Since, the number is divisible by both 2 and 3. Therefore, it is also divisible by 6.

(g) 1790184 is divisible by 2 as its ones place is an even number and it is also divisible by 3 as sum of its digits (= 30) is divisible by 3.
Since, the number is divisible by both 2 and 3. Therefore, it is also divisible by 6.

(h) 12583 is not divisible by 2 as its ones place is not an even number and it is also not divisible by 3 as sum of its digits (= 19) is not divisible by 3.
Since, the number is not divisible by both 2 and 3. Therefore, it is not divisible by 6.
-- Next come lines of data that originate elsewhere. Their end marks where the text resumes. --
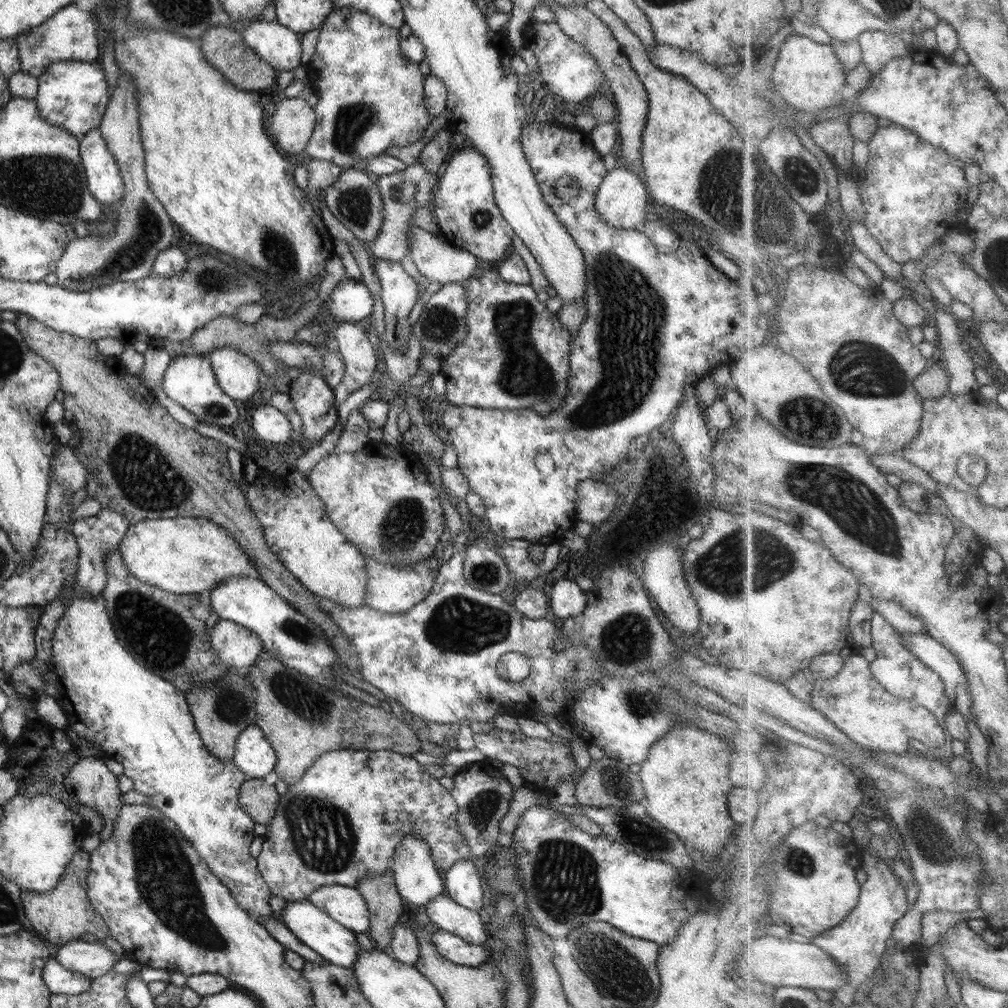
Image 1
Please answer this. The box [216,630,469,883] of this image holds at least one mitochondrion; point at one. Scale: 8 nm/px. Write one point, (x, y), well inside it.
(322, 837)

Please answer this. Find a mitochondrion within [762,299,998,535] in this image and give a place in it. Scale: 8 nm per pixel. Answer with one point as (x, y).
(859, 369)

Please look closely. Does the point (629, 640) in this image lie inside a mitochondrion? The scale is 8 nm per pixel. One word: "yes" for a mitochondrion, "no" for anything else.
yes

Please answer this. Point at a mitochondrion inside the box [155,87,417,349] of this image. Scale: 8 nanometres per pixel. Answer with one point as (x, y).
(352, 121)

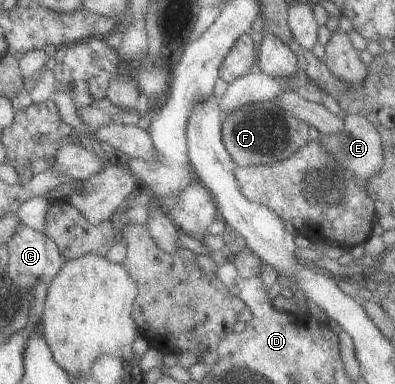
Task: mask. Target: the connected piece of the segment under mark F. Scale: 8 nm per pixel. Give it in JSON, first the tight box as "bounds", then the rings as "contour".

(i) 639210 is divisible by 2 as its ones place is an even number and it is also divisible by 3 as sum of its digits (= 21) is divisible by 3.
Since, the number is divisible by both 2 and 3. Therefore, it is divisible by 6.

(j) 17852 is divisible by 2 as its ones place is an even number, but it is not divisible by 3 as sum of its digits (= 23) is not divisible by 3.
Since, the number is not divisible by both 2 and 3. Therefore, it is not divisible by 6.

Question 4.
Using divisibility tests, determine which of the following numbers are divisible by 11:
(a) 5445
(b) 10824
(c) 7138965
(d) 70169308
(e) 10000001
(f) 901153
Solution:
(a) In 5445, sum of the digits at odd places = 5 + 4 = 9
Sum of the digits at even places = 4 + 5 = 9
Difference of both sums = 9 – 9 = 0
Since the difference is 0. Therefore, the number is divisible by 11.

(b) In 10824, sum of the digits at odd places = 4 + 8 + 1 = 13
Sum of the digits at even places = 2 + 0 = 2
Difference of both sums = 13 – 2 = 11
Since the difference is divisible by 11.
Therefore, the number is divisible by 11.

(c) In 7138965, sum of the digits at odd places = 5 + 9 + 3 + 7 = 24
Sum of the digits at even places = 6 + 8 + 1 = 15
Difference of both sums = 24 – 15 = 9
Since the difference is neither 0 nor divisible by 11. Therefore, the number is not divisible by 11.

(d) In 70169308, sum of the digits at odd places = 8 + 3 + 6 + 0 = 17
Sum of tire digits at even places = 0 + 9 + 1 + 7 = 17
Difference of both sums = 17 – 17 = 0
Since the difference is 0. Therefore, the number is divisible by 11.

(e) In 10000001, sum of the digits at odd places = 1 + 0 + 0 + 0 = 1
Sum of the digits at even places =0 + 0 + 0 + 1 = 1
Difference of both sums = 1 – 1 = 0
Since the difference is 0. Therefore, the number is divisible by 11.

(f) In 901153, sum of the digits at odd places =3 + 1 + 0 = 4
Sum of the digits at even places = 5 + 1 + 9 = 15
Difference of both sums = 15 – 4 = 11
Since the difference is 11. Therefore, the number is divisible by 11.

Question 5.
Write the smallest digit and the greatest digit in the blank space of each of the following numbers so that the number formed is divisible by 3:
(a) _6724
(b) 4765 _2
Solution:
We know that a number is divisible by 3 if the sum of all digits is divisible by 3.
(a) The smallest digit will be 2.
∴ The number formed is 26724 and
2 + 6 + 7 + 2 + 4 = 21, which is divisible by 3.
And the greatest digit will be 8.
∴ The number formed is 86724 and
8 + 6 + 7 + 2 + 4 = 27, which is divisible by 3.

(b) The smallest digit will be 0.
∴ The number formed is 476502 and
4 + 7 + 6 + 5 + 0 + 2 = 24, which is divisible by 3.
And the greatest digit will be 9.
∴ The number formed is 476592 and
4 + 7 + 6 + 5 + 9 + 2 = 33, which is divisible by 3.

Question 6.
Write a digit in the blank space of each of the following numbers so that the number formed is divisible by 11 :
(a) 92 _ 389
(b) 8 _ 9484
Solution:
(a) We know that a number is divisible by 11 if the difference of the sum of the digits at odd places and that of even places is either 0 or divisible by 11.
The number formed is 928389
Sum of digits at odd places = 9 + 3 + 2 = 14
Sum of digits at even places = 8 + 8 + 9 = 25
Their difference = 25 – 14 = 11, which is divisible by 11.

(b) We know that a number is divisible by 11 if the difference of the sum of the digits at odd places and that of even places is either 0 or divisible by 11.
The number formed is 869484 Sum of digits at odd places = 4 + 4 + 6 = 14
Sum of digits at even places = 8 + 9 + 8 = 25
Their difference = 25 – 14 = 11, which is divisible by 11.